SOWISA, yes. Strapping it on had never seemed more appropriate than right now. Lisey tore up the hill, hair plastered to her skull in sweaty strings, arms pumping. She breathed in huge snatches, exhaled in harsh bursts. She wished for the sweet taste in her mouth, but she'd given her last sip of the pool to the crazy smuck behind her and now what her mouth tasted of was copper and exhaustion. She could hear him closing in again, not yelling now, saving all his breath for the chase. The cramp in her side deepened. A high, sweet singing started up first in her right ear, then in both of them. The laughers cackled closer now, as if they wanted to be in at the kill. She could smell the change in the trees, how the aroma that had been sweet had grown sharp, like the smell of the ancient henna she and Darla had found in Granny D's bathroom after she died, a poison smell, and—
That's not the trees.
All the laughers had fallen silent. Now there was only the sound of Dooley ripping breath from the air as he pounded along behind her, trying to close those last few feet of distance. And what she thought of was Scott's arms sweeping around her, Scott pulling her against his body, Scott whispering Shhhh, Lisey. For your life and mine, now you must be still.
She thought: It's not lying across the path, like it was when he tried to get to the pool in '04. This time it's in its run beside the path. Like it was when I came to him during the winter of the big wind from Yellowknife.
But just as she glimpsed the bell, still hanging from that rotting length of cord, the last light of the day shining on its curve, Jim Dooley put on a final burst of speed and Lisey actually did feel his fingers slipping across the back of her shirt, hunting for purchase there, anything, a bra-strap would do. She managed to hold back the scream that rose in her throat, but it was a near thing. She bolted onward, finding a little more speed of her own, speed that probably would have done her no good if Dooley hadn't tripped again, going down with a cry—'You BITCH!'—that Lisey thought he would live to regret.
But perhaps not for long.
8
That shy tinkle came again, from what had once been
(Order's up, Lisey!

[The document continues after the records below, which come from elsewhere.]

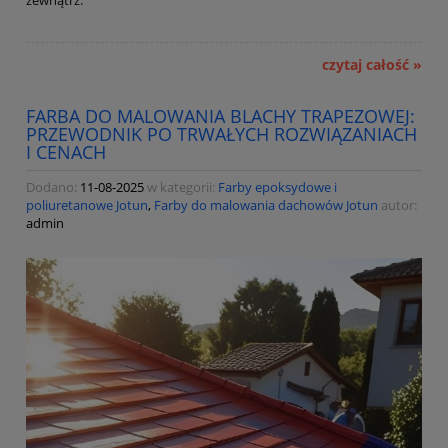
zewnątrz.
czytaj całość »
FARBA DO MALOWANIA BLACHY TRAPEZOWEJ:
PRZEWODNIK PO TRWAŁYCH ROZWIĄZANIACH
I CENACH
Dodano:
11-08-2025
w kategorii:
Farby epoksydowe i
poliuretanowe Jotun
,
Farby do malowania dachowów Jotun
autor:
admin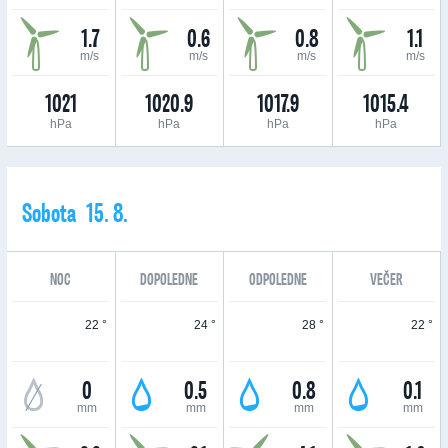
1.7
0.6
0.8
1.1
m/s
m/s
m/s
m/s
1021
1020.9
1017.9
1015.4
hPa
hPa
hPa
hPa
Sobota 15. 8.
NOC
DOPOLEDNE
ODPOLEDNE
VEČER
22 °
24 °
28 °
22 °
0
0.5
0.8
0.1
mm
mm
mm
mm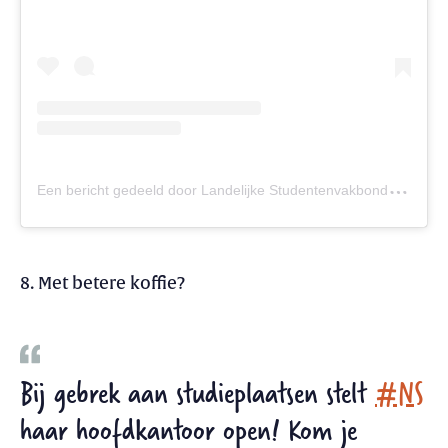
E
en bericht gedeeld door Landelijke Studentenvakbond (@lsvb.studentenbond)
8. Met betere koffie?
Bij gebrek aan studieplaatsen stelt
#NS
haar hoofdkantoor open! Kom je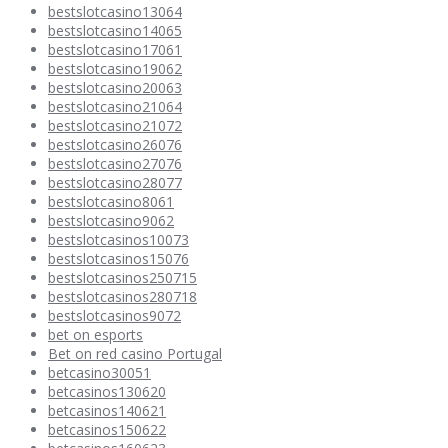
bestslotcasino13064
bestslotcasino14065
bestslotcasino17061
bestslotcasino19062
bestslotcasino20063
bestslotcasino21064
bestslotcasino21072
bestslotcasino26076
bestslotcasino27076
bestslotcasino28077
bestslotcasino8061
bestslotcasino9062
bestslotcasinos10073
bestslotcasinos15076
bestslotcasinos250715
bestslotcasinos280718
bestslotcasinos9072
bet on esports
Bet on red casino Portugal
betcasino30051
betcasinos130620
betcasinos140621
betcasinos150622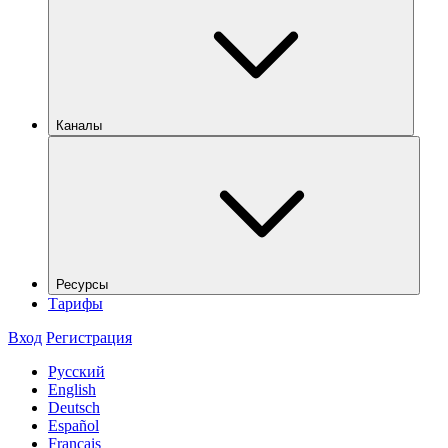
Каналы
Ресурсы
Тарифы
Вход
Регистрация
Русский
English
Deutsch
Español
Français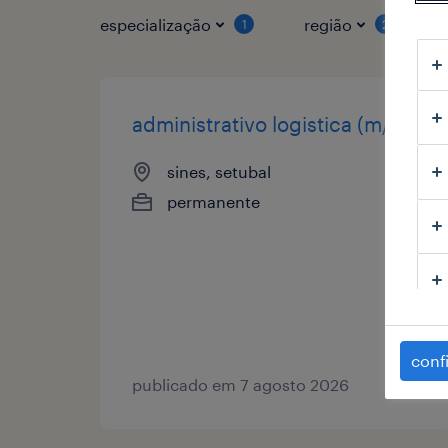
especialização
região
1
2
administrativo logistica (m/f/x)
sines, setubal
permanente
conf
publicado em 7 agosto 2026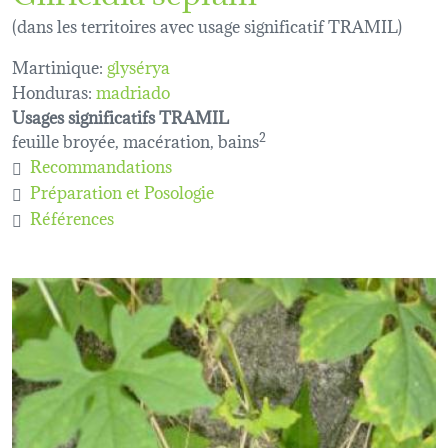
(dans les territoires avec usage significatif TRAMIL)
Martinique:
glysérya
Honduras:
madriado
Usages significatifs TRAMIL
feuille broyée, macération, bains
2
Recommandations
Préparation et Posologie
Références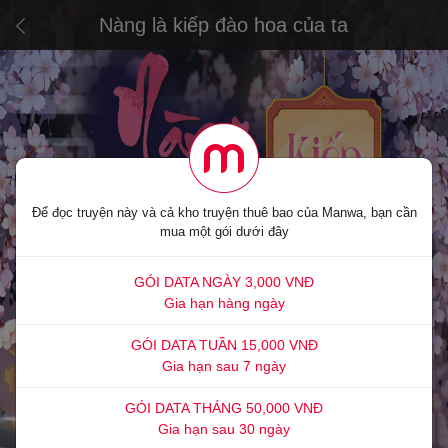
Nàng là kiếp đào hoa của ta
Để đọc truyện này và cả kho truyện thuê bao của Manwa, bạn cần
mua một gói dưới đây
GÓI DATA NGÀY 3,000 VNĐ
Gia hạn hàng ngày
GÓI DATA TUẦN 15,000 VNĐ
Gia hạn sau 7 ngày
GÓI DATA THÁNG 50,000 VNĐ
Gia hạn sau 30 ngày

Come on, let's hustle!)
the Bell Tree and was now the Bell-and-Spade Tree. And there it was, Scott's silver spade. When she had placed it here— following a powerful intuition she now understood—the laughers had been gibbering hysterically. Now the Fairy Forest was silent except for the sounds of her own tortured respiration and Dooley's gasping spew of curses. The long boy had been sleeping—dozing, at least—and Dooley's yelling had awakened it.
Maybe this was how it was supposed to go, but that did not make it easy. It was horrible to feel the awakening whisper of not-quite-alien thoughts from her undermind. They were like restless hands feeling for loose boards or testing the closed cover of a well. She found herself considering too many terrible things that had at one time or another undermined her heart: a pair of bloody teeth she'd once found on the floor of a movie-theater bathroom, two little kids crying in each other's arms outside a convenience store, the smell of her husband as he lay on his deathbed, looking at her with his burning eyes, Granny D lying dying in the chickenyard with her foot going jerk-jerk-jerk.
Terrible thoughts. Terrible images, the kind that come back to haunt you in the middle of the night when the moon is down and the medicine's gone and the hour is none.
All the bad-gunky, in other words. Just beyond those few trees.